WORK TASK
Retype the lines below word for word, leaving out the pictures.
*** Opening of DATA SHOWN ***
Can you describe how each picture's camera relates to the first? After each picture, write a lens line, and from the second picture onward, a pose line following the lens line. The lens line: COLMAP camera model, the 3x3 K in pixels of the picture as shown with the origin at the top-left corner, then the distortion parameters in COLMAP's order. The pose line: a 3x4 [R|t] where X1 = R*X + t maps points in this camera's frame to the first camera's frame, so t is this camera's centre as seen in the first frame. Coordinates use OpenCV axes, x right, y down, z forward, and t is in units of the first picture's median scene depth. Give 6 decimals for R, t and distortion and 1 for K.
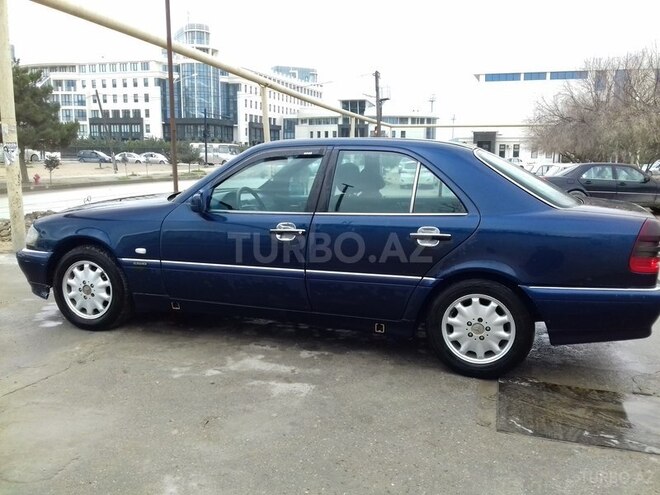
lens RADIAL K [[632.3, 0, 330.0], [0, 632.3, 247.5], [0, 0, 1]] dist [0.032853, -0.013122]
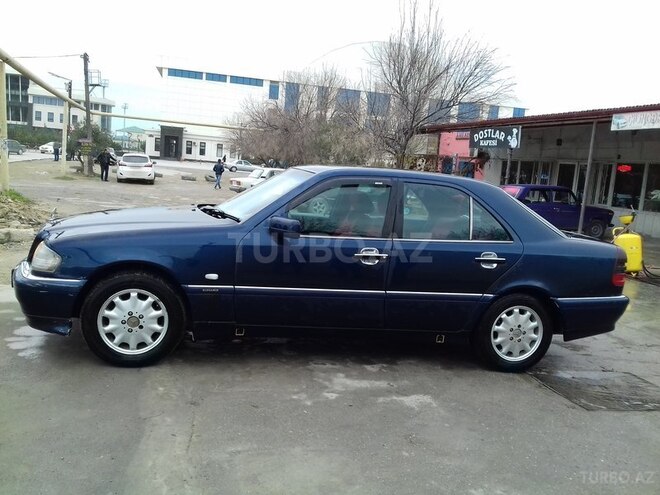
lens RADIAL K [[632.3, 0, 330.0], [0, 632.3, 247.5], [0, 0, 1]] dist [0.032853, -0.013122]
pose [[0.848703, -0.006932, 0.528824, -0.645355], [-0.000906, 0.999894, 0.014561, -0.051640], [-0.528869, -0.012837, 0.848606, 0.115640]]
*** Close of DATA SHOWN ***
WRITTEN RESPONSE
Can you describe how each picture's camera relates to the first? After each picture, write a lens line, and from the second picture onward, a pose line following the lens line. The lens line: COLMAP camera model, the 3x3 K in pixels of the picture as shown with the origin at the top-left corner, then the distortion parameters in COLMAP's order. The pose line: a 3x4 [R|t] where X1 = R*X + t maps points in this camera's frame to the first camera's frame, so t is this camera's centre as seen in the first frame. Coordinates use OpenCV axes, x right, y down, z forward, and t is in units of the first picture's median scene depth. Give 6 decimals for R, t and distortion and 1 for K.
lens RADIAL K [[632.3, 0, 330.0], [0, 632.3, 247.5], [0, 0, 1]] dist [0.032853, -0.013122]
lens RADIAL K [[632.3, 0, 330.0], [0, 632.3, 247.5], [0, 0, 1]] dist [0.032853, -0.013122]
pose [[0.848703, -0.006932, 0.528824, -0.645355], [-0.000906, 0.999894, 0.014561, -0.051640], [-0.528869, -0.012837, 0.848606, 0.115640]]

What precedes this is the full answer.